I pulled my phone from my pocket and thumbed out a quick text to our oldest sister.

Have you checked old Barker ledgers for mysteriously handsome farmhands who disappeared? Asking for a ghost.

Three dots popped up almost immediately but then disappeared again. I smiled to myself. That meant Selene wasalready thinking about it, probably mentally rearranging her entire afternoon around the idea.

I slipped my phone away and kept walking, letting the cold air clear my head.

It was a strange feeling, being back in the town where everyone knew the Darling kids by name ... and having to reintroduce myself. Being the sister who’d left and stayed gone long enough that people forgot about me.

Now I was back, half jobless, living with my parents one week and in my brother’s best friend’s house the next. No husband. No grand plan. Just a complicated living situation and a talent for making wedding dresses look good.

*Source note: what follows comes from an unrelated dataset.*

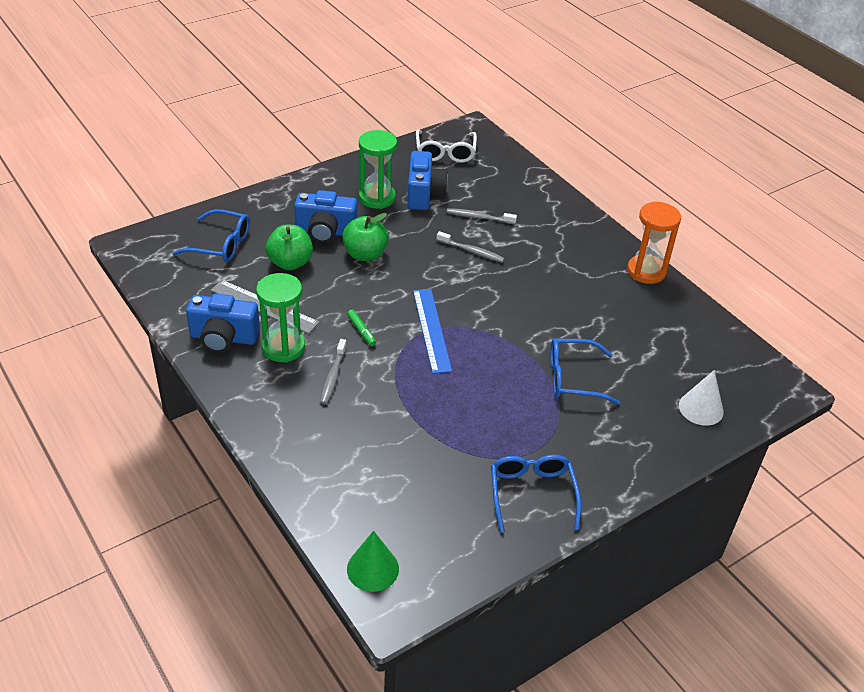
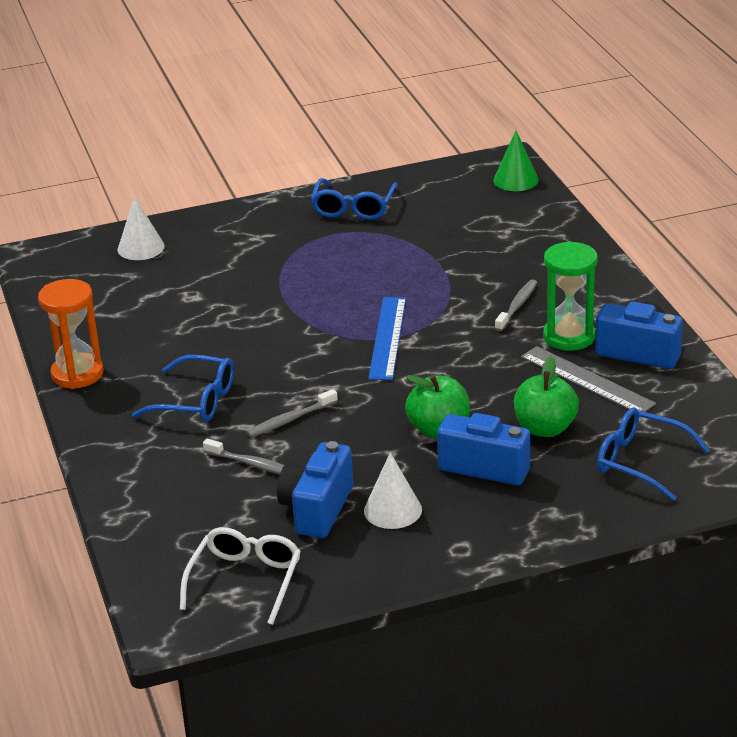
camera: 160 degrees left, 10 degrees down
green marker [347,310,376,346] -> none
green hourglass [359,130,397,209] -> white cone [364,452,422,529]
grey toothbrush [437,231,505,263] -> grey toothbrush turned 75 degrees counterclockwise [247,389,338,437]
blue glasses [550,338,620,405] -> blue glasses moved to [132,355,234,422]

And on top of that, I’d somehow appointed myself the emotional goalie for a man who barely wanted to look me in the eye most days.

By the time I looped back toward my car, my brain had run through every bad decision I’d made since college twice. Back at his house, the pine trees behind his place stood tall and dark, a solid wall between his backyard and the dunes beyond. Smoke curled lazily from a nearby chimney, and the faint swell of the lake carried on the wind.

I paused at the bottom of his front steps, eyeing the porch and the front door and the life I’d stepped into without really thinking it through.

He wanted rules?

A smile tugged at my mouth.Maybe it was time the fridge got an official list.